There also needs to be ‘imaginative’ thinking to maximise naval interactions alongside the new programme of joint trilateral exercises; this could include a quadrilateral naval exercise among India, the UK, the US and France. They also need to take advantage of their privileged port access to Oman’s Duqm port, where the UK has built a joint logistics support base, for joint patrols and exercises, including with the US and Oman.
The second significant but ambitious defence component is industrial collaboration on key military technologies through the co-development and co-production of the next generation of combat aircraft, maritime propulsion system and complex weapons. The April 2019 MoU on Defence Technology and Industrial Capability Cooperation (DTICC) was a welcome step in this direction. But, to be successful, there will need to be a ‘leap of faith’ to identify select projects and take them forward in terms of both funding and technological support. However, results are not likely in the short term.
However, regional security developments will heavily influence advances in defence and security cooperation, far more than any of the other five ‘pillars’ of the roadmap (connecting countries and people, trade and prosperity, climate and health, climate change and mobility and migration). It is therefore awkward that on counter-terrorism cooperation there is only a single rhetorical sentence in the roadmap to take “decisive and concerted actions against globally-proscribed terrorists and terror entities”. Perhaps, this is due to the secrecy of the issue, although the joint statement has no hesitation in elaborating further. Or, perhaps, one side is less inclined or confident to share intelligence than the other; or both are? Yet, both have cooperated on intelligence-led successes in the past; this will be key in the future. Surprisingly, there is no mention of the inter-governmental Financial Action Task Force (FATF) to curb terror financing.
There is also no reference in the roadmap to the requirement for stability in India’s immediate neighbourhood. Perhaps, this suggests a divergence of perspectives on the Afghanistan-Pakistan region after the withdrawal of US/NATO forces in less than four months? If so, this is likely to re-emerge as a major challenge in advancing bilateral defence and security cooperation. The UK’s ongoing efforts at facilitating ties with Pakistan in order to seek stability in Afghanistan appear to India as enabling the Afghan Taliban to return to power in Afghanistan alongside greater Pakistani influence; India remains the only major power in Afghanistan’s neighbourhood that has not, yet, recognised the Taliban. Both India and the UK urgently need to raise their level of consultation on Afghanistan.
It must be recognised that the bolstering of defence and security ties does not take place in a vacuum.
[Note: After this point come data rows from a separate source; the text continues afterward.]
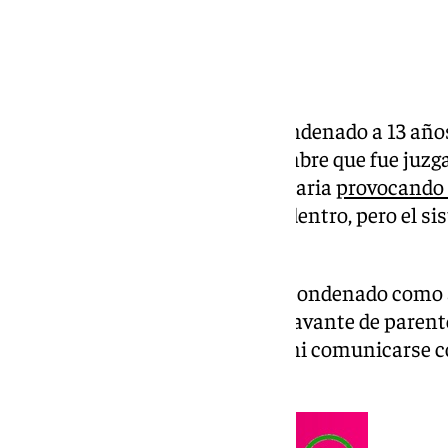
La Audiencia de Granada ha condenado a 13 años y
años de libertad vigilada, al hombre que fue juz
con la vida de su madre octogenaria
provocando 
Santa Fe
mientras ella dormía dentro, pero el sis
deflagración no se produjo.
El acusado, de 55 años, ha sido condenado como 
en grado de tentativa con la agravante de parent
madre a menos de 500 metros ni comunicarse co
consta en la sentencia.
Among the European Union (EU) countries, France, Germany and the Netherlands have ‘full-fledged’ policies towards the Indo-Pacific, which the UK still lacks. India already has defence logistics MoUs with the US, Australia, Japan, France, South Korea and Singapore. The first EU-India maritime security dialogue took place virtually in January 2021. And, the UK is India’s fifth ‘comprehensive strategic partner’ after Australia, Indonesia, Vietnam and the UAE.
Finally, both India and the UK need to ensure visible and high-profile implementation on defence and security cooperation within the next 12-18 months, after which the political momentum in India will be lost in preparations for its next general elections in the summer of 2024. An important benchmark will be the visit of India’s cabinet-rank defence minister to the UK within the next 12 months, to mark the first such visit in 20 years.